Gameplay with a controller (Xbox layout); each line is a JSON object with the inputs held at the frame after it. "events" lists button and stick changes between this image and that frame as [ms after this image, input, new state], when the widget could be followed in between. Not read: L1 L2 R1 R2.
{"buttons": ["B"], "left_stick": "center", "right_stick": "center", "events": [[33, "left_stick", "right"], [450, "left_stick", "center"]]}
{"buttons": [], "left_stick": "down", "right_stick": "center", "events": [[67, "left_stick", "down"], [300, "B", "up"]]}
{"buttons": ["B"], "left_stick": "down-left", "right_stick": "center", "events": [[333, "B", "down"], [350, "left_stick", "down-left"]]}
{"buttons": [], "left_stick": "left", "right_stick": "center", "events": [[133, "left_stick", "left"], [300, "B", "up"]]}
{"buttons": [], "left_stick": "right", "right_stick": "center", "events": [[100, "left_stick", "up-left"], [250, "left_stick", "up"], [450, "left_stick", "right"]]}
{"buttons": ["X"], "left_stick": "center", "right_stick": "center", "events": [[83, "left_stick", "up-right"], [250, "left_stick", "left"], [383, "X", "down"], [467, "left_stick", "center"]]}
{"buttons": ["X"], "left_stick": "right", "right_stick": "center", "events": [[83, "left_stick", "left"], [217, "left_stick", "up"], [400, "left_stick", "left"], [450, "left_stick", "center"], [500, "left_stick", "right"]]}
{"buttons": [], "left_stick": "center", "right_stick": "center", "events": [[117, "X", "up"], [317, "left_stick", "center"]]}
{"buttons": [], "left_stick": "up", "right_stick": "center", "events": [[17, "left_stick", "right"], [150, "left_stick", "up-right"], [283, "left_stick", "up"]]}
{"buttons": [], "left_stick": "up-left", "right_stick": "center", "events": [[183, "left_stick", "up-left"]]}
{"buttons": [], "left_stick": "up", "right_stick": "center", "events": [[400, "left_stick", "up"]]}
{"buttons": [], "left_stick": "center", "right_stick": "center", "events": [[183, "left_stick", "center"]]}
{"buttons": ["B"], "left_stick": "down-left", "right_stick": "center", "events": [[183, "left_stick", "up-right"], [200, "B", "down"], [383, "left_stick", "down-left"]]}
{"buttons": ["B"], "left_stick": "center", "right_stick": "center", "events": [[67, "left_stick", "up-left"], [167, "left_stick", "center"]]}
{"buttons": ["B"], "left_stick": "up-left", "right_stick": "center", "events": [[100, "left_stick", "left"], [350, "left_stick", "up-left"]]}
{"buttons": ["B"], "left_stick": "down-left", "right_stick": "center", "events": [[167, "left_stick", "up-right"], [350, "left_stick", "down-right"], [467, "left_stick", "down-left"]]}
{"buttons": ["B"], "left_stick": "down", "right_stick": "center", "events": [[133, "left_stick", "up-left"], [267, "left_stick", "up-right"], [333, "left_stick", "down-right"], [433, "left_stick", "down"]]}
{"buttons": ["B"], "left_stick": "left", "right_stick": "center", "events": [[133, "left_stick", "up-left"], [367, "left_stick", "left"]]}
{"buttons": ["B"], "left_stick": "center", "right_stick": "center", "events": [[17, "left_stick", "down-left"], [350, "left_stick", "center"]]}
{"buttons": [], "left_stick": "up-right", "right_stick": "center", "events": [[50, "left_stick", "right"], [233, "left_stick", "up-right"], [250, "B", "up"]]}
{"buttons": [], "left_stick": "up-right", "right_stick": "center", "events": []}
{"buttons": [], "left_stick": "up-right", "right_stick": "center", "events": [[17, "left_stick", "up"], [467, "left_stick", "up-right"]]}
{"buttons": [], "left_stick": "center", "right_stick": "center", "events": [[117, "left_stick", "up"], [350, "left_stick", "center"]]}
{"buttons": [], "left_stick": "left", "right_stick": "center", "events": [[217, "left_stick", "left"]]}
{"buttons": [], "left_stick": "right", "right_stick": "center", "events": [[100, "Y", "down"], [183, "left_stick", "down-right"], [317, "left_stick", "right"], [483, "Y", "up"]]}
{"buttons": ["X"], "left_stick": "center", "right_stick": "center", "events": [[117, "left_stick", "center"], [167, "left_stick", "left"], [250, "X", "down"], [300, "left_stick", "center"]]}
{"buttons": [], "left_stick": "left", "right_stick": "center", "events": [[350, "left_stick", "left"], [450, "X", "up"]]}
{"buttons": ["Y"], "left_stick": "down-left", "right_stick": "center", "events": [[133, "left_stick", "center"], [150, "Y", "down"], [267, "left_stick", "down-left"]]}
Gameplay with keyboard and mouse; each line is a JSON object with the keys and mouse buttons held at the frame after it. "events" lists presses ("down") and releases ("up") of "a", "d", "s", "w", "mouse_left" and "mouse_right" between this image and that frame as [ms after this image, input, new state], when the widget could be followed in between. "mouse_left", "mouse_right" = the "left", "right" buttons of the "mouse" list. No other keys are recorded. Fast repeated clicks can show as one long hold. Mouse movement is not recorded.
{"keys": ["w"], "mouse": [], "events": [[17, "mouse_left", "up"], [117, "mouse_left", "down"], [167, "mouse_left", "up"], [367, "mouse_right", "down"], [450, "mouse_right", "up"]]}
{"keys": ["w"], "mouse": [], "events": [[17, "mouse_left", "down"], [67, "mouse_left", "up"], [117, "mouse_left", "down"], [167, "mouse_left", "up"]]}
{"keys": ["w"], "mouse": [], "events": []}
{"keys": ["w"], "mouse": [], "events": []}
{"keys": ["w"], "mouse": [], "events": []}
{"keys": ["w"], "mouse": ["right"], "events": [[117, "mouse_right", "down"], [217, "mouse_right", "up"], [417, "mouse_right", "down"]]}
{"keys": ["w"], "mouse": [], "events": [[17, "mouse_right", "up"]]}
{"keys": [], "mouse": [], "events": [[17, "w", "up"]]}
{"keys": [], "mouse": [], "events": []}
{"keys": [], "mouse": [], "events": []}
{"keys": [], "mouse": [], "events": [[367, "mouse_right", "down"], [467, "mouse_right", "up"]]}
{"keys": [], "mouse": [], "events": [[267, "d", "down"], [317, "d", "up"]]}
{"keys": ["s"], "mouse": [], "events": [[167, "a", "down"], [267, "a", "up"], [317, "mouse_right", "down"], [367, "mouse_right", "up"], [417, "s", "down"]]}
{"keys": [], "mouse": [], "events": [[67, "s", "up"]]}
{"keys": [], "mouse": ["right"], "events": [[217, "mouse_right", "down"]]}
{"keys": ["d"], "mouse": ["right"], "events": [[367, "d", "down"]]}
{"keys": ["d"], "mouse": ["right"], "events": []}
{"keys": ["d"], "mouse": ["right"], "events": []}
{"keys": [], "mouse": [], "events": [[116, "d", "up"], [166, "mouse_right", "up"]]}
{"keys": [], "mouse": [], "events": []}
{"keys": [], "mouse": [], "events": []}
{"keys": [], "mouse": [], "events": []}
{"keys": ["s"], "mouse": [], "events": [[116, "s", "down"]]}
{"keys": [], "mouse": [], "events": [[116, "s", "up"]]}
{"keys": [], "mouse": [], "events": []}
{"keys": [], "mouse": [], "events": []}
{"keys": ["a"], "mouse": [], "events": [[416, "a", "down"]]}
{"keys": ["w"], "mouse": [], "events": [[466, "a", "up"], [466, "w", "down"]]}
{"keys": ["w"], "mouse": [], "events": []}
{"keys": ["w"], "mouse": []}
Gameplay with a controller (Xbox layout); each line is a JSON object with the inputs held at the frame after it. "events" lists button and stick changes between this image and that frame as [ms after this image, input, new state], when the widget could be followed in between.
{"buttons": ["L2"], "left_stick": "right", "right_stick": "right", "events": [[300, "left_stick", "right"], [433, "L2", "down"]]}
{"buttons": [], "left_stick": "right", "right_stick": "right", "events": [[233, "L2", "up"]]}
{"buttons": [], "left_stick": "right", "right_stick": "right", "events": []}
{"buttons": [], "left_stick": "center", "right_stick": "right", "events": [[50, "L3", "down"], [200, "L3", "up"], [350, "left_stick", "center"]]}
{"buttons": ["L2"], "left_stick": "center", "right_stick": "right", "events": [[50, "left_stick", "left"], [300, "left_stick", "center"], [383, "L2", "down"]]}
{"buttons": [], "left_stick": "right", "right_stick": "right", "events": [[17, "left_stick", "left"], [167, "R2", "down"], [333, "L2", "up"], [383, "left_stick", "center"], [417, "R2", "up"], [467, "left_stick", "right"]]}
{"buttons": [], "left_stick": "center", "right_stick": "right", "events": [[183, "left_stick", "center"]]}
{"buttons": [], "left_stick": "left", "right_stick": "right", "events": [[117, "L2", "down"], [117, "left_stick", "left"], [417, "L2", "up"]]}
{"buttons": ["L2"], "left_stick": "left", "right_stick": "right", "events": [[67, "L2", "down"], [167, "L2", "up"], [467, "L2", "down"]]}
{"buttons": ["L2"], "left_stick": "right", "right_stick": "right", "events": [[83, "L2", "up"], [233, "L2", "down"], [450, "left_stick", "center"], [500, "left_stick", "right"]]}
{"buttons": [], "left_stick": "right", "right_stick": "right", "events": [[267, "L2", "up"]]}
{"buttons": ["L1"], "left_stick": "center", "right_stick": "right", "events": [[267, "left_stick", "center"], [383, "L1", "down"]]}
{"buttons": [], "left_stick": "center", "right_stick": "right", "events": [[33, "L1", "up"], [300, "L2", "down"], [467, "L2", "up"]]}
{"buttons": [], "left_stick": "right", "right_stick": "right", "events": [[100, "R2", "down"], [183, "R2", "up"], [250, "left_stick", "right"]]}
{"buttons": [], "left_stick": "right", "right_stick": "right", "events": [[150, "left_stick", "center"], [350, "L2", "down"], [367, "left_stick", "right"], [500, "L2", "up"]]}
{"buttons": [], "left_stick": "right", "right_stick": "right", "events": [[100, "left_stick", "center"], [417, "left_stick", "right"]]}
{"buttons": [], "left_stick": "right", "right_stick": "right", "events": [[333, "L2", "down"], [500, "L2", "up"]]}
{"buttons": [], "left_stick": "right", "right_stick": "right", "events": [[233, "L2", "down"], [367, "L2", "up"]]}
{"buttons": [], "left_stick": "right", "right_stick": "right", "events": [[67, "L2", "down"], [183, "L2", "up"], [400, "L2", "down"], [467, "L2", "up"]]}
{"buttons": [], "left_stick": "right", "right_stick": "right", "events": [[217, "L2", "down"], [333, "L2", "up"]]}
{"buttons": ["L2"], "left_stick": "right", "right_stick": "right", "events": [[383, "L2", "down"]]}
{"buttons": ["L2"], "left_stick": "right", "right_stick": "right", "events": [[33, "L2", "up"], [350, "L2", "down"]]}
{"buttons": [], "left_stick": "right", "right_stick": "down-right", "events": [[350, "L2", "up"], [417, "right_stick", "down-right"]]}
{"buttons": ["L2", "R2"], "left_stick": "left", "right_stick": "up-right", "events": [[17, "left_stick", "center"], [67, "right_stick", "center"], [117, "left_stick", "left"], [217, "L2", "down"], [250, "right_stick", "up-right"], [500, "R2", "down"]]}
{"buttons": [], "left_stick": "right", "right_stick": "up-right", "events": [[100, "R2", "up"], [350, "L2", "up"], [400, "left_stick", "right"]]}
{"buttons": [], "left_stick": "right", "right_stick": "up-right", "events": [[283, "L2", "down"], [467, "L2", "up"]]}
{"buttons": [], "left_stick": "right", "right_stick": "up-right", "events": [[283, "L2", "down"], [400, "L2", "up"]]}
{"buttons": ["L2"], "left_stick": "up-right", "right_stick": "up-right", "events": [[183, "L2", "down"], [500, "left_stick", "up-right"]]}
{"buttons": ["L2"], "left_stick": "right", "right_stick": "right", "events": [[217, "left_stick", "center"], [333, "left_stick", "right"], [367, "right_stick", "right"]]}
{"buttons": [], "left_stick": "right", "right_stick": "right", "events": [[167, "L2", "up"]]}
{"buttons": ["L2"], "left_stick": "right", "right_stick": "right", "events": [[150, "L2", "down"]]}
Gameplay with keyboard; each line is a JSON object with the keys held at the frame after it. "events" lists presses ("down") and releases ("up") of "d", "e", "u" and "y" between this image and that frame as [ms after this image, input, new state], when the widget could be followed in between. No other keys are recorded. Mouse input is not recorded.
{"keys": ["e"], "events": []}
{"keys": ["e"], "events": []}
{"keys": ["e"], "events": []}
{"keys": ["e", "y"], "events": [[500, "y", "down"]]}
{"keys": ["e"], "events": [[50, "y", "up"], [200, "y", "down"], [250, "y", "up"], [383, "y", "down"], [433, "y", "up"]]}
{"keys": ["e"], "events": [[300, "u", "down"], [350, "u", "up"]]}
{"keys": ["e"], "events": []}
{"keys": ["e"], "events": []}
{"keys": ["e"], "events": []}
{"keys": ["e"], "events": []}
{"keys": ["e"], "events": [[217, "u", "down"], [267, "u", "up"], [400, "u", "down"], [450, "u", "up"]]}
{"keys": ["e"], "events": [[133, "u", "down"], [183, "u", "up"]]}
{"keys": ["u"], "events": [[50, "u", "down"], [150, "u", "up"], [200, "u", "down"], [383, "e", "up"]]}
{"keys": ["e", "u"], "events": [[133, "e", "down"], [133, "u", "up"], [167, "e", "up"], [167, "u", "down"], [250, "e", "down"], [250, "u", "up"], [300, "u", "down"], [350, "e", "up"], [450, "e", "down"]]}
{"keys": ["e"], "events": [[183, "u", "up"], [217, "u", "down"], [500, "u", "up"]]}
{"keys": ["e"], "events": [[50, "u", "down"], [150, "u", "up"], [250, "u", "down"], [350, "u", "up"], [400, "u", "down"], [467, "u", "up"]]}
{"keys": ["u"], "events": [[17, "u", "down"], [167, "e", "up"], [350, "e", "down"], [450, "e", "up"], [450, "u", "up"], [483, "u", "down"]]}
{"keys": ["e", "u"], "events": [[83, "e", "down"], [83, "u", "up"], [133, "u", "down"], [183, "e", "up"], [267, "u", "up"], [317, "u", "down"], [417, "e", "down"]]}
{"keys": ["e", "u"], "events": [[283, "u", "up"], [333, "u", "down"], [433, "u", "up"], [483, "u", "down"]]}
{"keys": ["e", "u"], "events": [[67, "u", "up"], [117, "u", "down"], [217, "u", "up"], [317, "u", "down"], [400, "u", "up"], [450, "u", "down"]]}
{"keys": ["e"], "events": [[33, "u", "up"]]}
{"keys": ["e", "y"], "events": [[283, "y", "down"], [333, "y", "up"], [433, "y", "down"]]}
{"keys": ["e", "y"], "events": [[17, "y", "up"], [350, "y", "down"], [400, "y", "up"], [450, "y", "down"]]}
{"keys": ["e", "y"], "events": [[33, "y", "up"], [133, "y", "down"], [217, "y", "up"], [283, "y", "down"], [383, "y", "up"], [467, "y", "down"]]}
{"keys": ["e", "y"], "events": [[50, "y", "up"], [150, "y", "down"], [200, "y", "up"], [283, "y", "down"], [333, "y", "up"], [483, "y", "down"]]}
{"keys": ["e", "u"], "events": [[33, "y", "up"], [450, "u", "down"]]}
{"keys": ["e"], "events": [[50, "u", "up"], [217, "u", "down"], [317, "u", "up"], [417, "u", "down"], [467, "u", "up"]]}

=-=-=

What you will do: Copy task for the entries above: every line with the string "releases".

Answer for the task:
Gameplay with keyboard and mouse; each line is a JSON object with the keys and mouse buttons held at the frame after it. "events" lists presses ("down") and releases ("up") of "a", "d", "s", "w", "mouse_left" and "mouse_right" between this image and that frame as [ms after this image, input, new state], when the widget could be followed in between. "mouse_left", "mouse_right" = the "left", "right" buttons of the "mouse" list. No other keys are recorded. Fast repeated clicks can show as one long hold. Mouse movement is not recorded.
Gameplay with keyboard; each line is a JSON object with the keys held at the frame after it. "events" lists presses ("down") and releases ("up") of "d", "e", "u" and "y" between this image and that frame as [ms after this image, input, new state], when the widget could be followed in between. No other keys are recorded. Mouse input is not recorded.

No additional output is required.